Why the Coalition for Better Ads is a complete waste of time

Business Insider reports that Google is planning to "rid the web of bad ads" with yet another new industry organization.

On a website announcing the Coalition, the group says it will develop the criteria based on consumer research, which will look into the kind of online ads people love and hate. The first iteration of the scoring system is expected to be released in the fourth quarter of this year...

(read the whole thing)

Really? Big Data and algorithms to analyze why web ads are somehow crappier than print ads?

Web ads did not end up being so annoying because agencies designed them willy-nilly and had no idea of how much they were getting on people's nerves. Ad agencies employ humans who can tell a magazine-style ad apart from a crappy web ad as well as anyone else can. The people who make web ads already know when they're crappy. A lot of crappy ads just get clicks.

Web ads did not end up being so annoying because Data-Driven Marketing masters have failed to do some magickal research that would quantify user irritation. Any web editor who has ever moderated a comment section knows what the problem ads are. Web sites would start refusing those problem ads tomorrow if they had the market power to do it. The annoying ads persist because publishers don't have the market power to enforce quality standards, they way they can in print. If a high-reputation site won't run a marginally too-crappy ad, the ad agency can go buy (what is supposed to be) the same audience on a marginally lower-reputation site.

The publishers of sites with quality level "9" don't want to accept an ad of quality level "8" but they know they'll lose it to a lower-quality site if they don't run the ad and the third-party scripts that come along with it. And by accepting the third-party scripts, the publisher is giving up data and making it easier for the next, even crappier, ad to squeeze them even more.

So even if all the "9" and above sites could get together in some coalition against crappy ads, then the crappy ads—which both get clicks and provoke blocking—just go to non-coalition sites. And the incentives to defect from the coalition are obvious and powerful. The lowest-reputation site remaining in the coalition can always make more money right away by leaving.

The privacy nerd solution doesn't work either

By now the privacy nerds are popping up to propose the classic privacy nerd solution: high-reputation sites should just unilaterally stop running third-party tracking that leaks their audience data to low-reputation sites.

Unfortunately, that doesn't work. In today's web ad environment, where users are trackable from site to site, intermediaries have the power over high-reputation sites that they need to extract cooperation.

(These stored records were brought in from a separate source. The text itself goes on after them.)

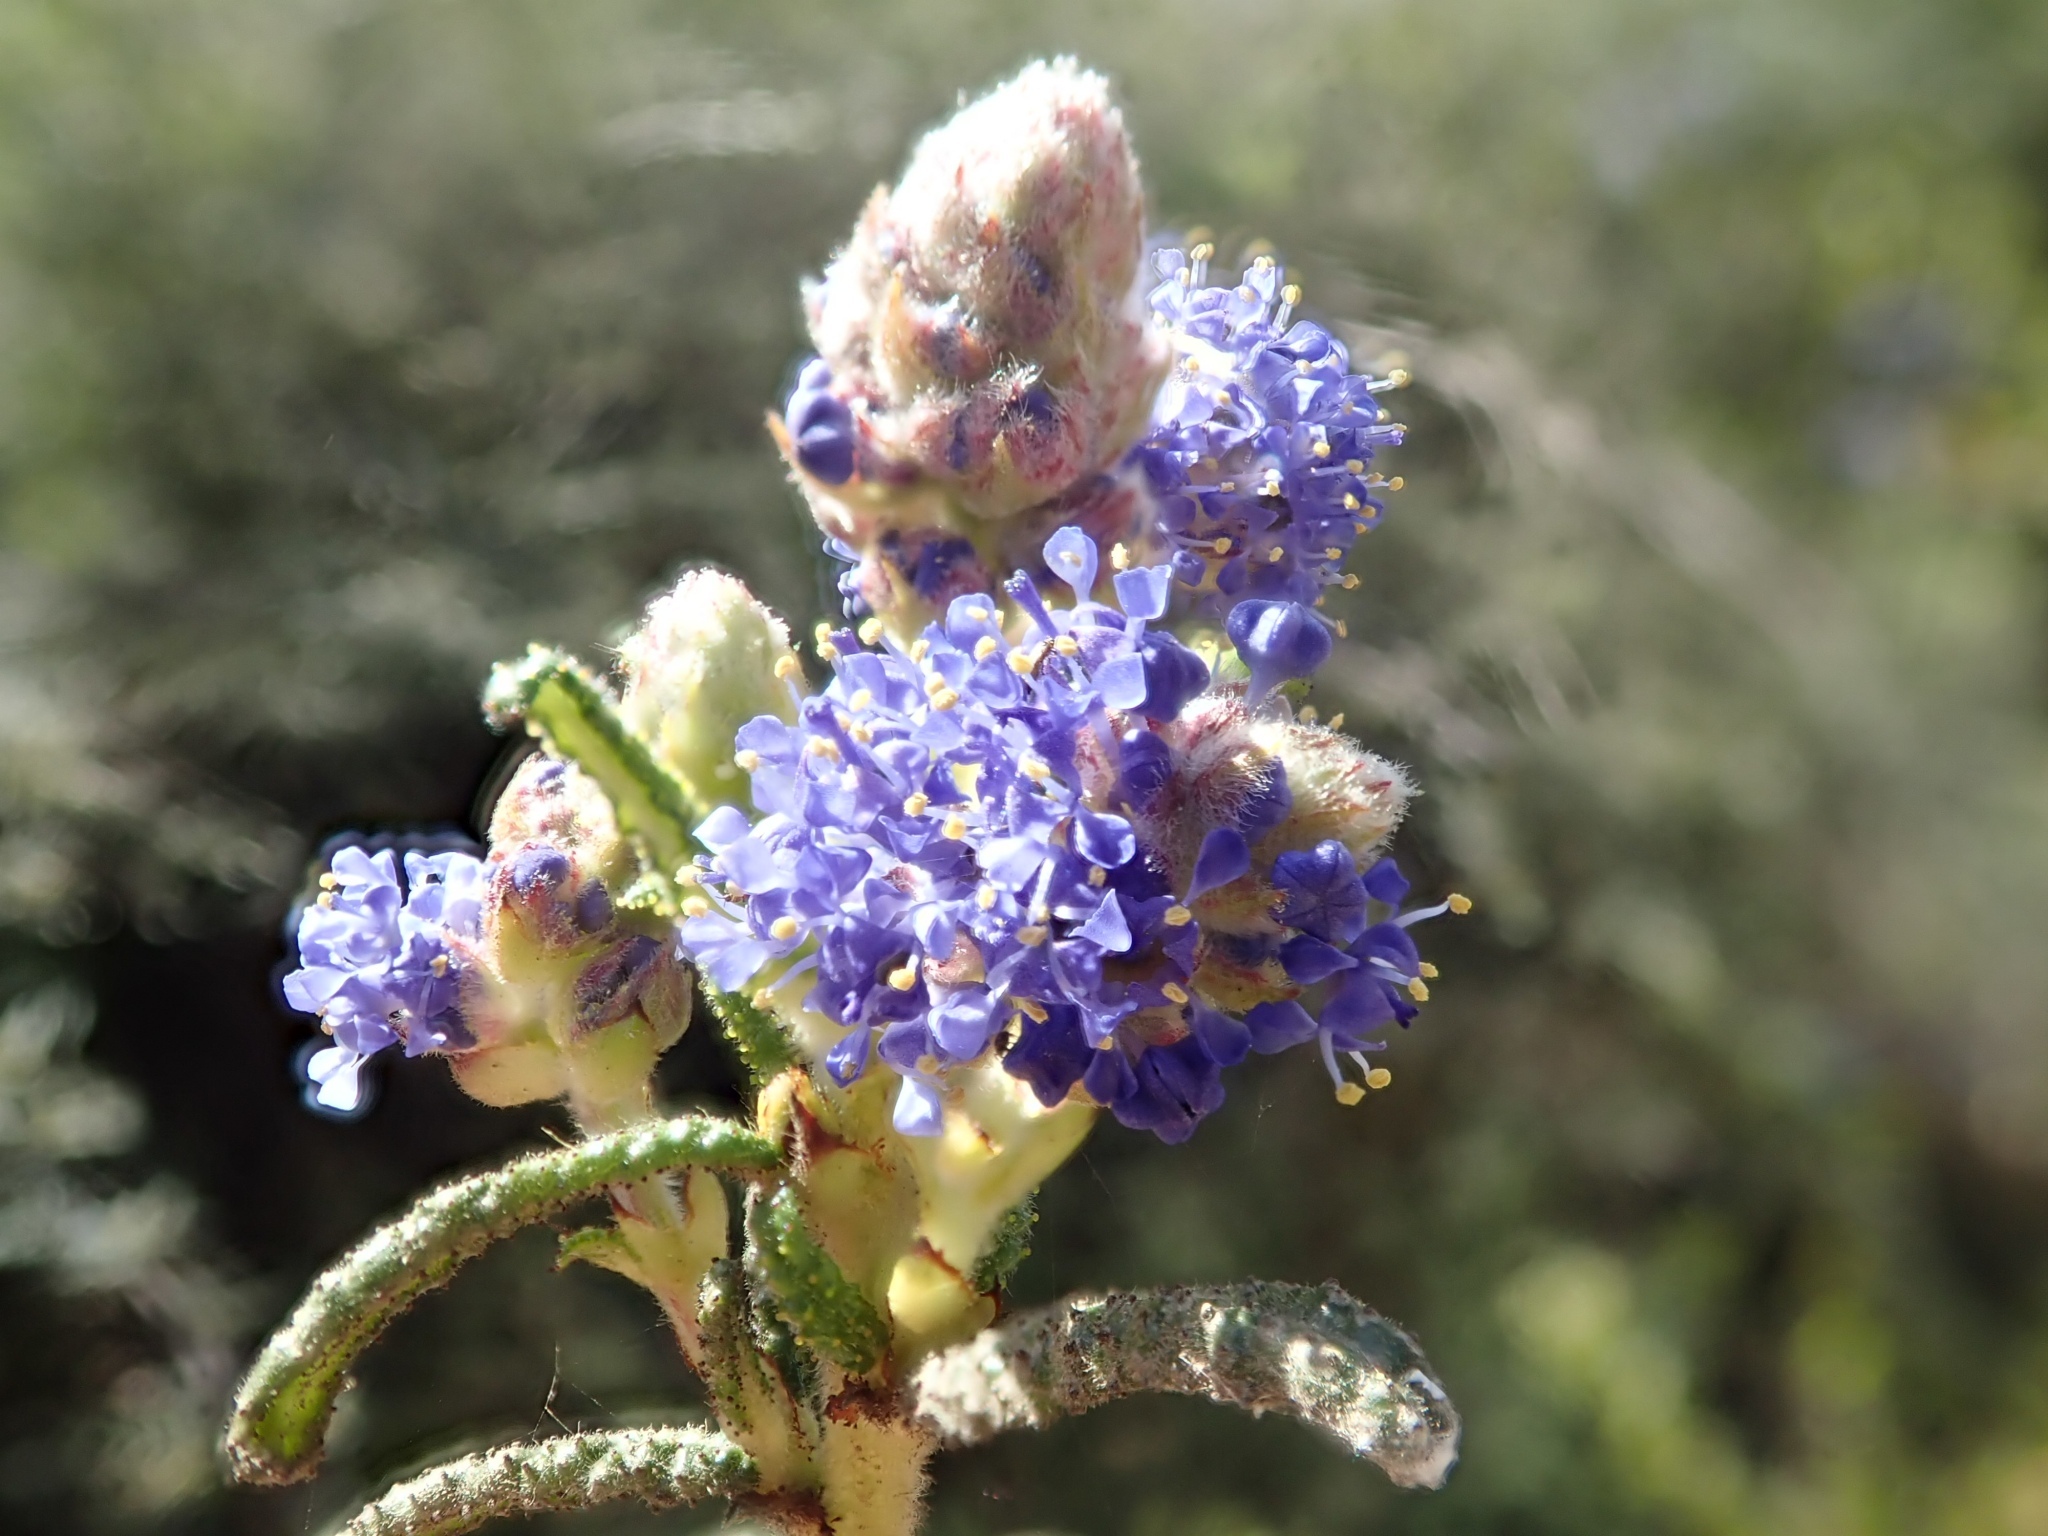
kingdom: Plantae
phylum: Tracheophyta
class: Magnoliopsida
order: Rosales
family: Rhamnaceae
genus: Ceanothus
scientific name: Ceanothus papillosus
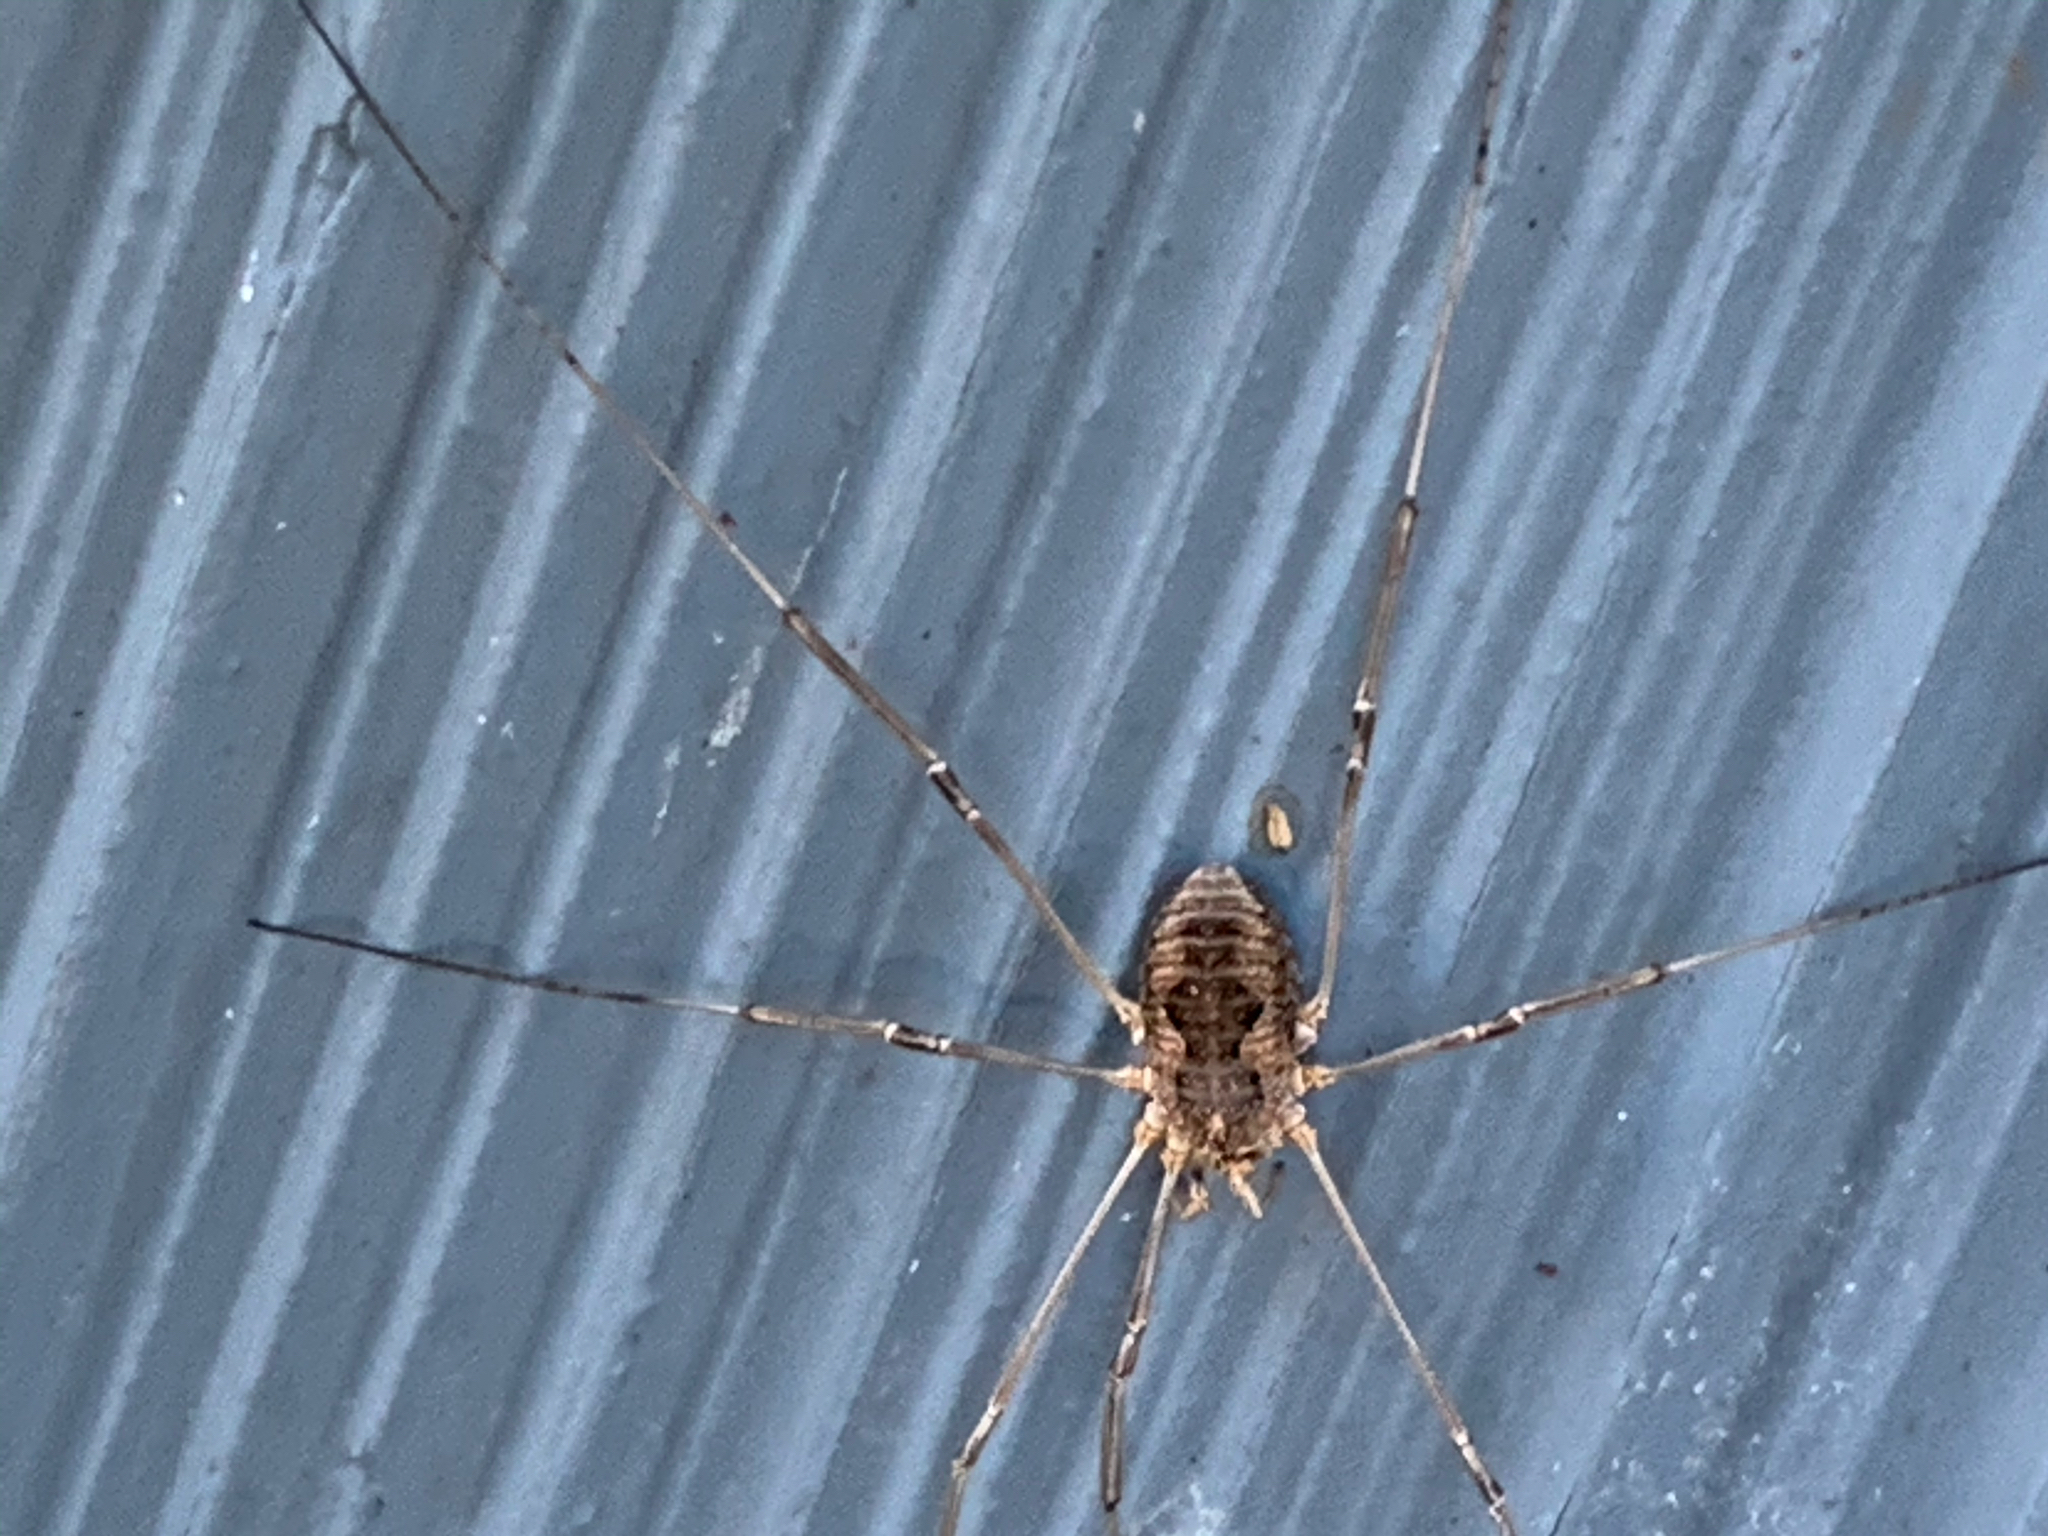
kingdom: Animalia
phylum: Arthropoda
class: Arachnida
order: Opiliones
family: Phalangiidae
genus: Phalangium
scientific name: Phalangium opilio
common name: Daddy longleg
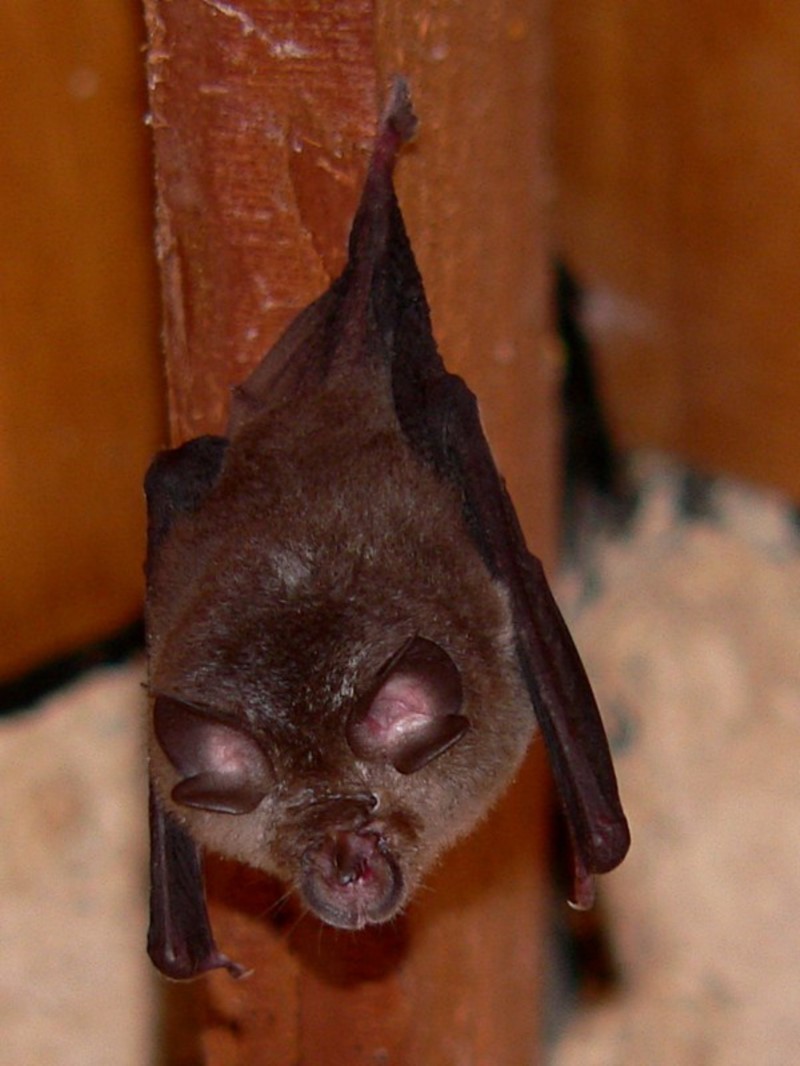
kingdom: Animalia
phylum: Chordata
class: Mammalia
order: Chiroptera
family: Rhinolophidae
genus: Rhinolophus
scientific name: Rhinolophus megaphyllus
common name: Smaller horseshoe bat
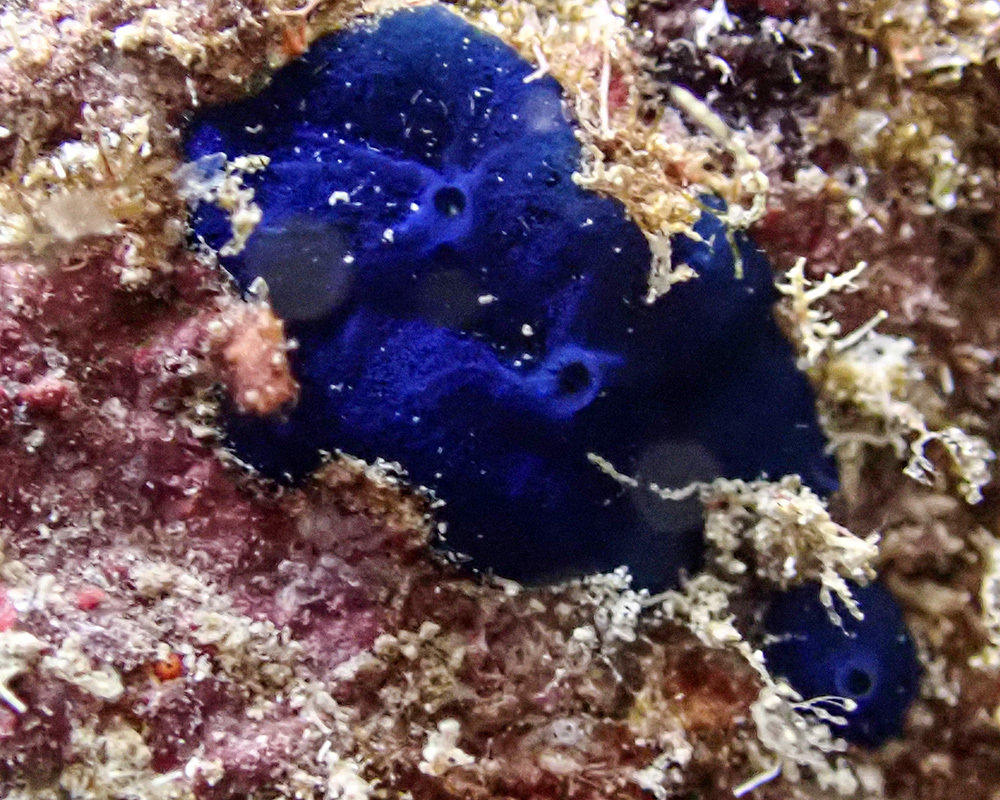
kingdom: Animalia
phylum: Porifera
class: Demospongiae
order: Suberitida
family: Suberitidae
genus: Terpios
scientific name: Terpios gelatinosus
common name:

What high-reputation publishers need is some kind of "clerk cannot open safe" sign for audience data in the form of client-side tracking protection. The game does work out to winnable by the publisher if the cross-site tracking options are limited. A site has to be able to tell an ad agency, "Even if we did include that data-leakage-perpetrating, battery-sucking, fraud-enabling script you want us to include? Our users are tracking protected. Want to reach our audience? Do it our way. Without the crap."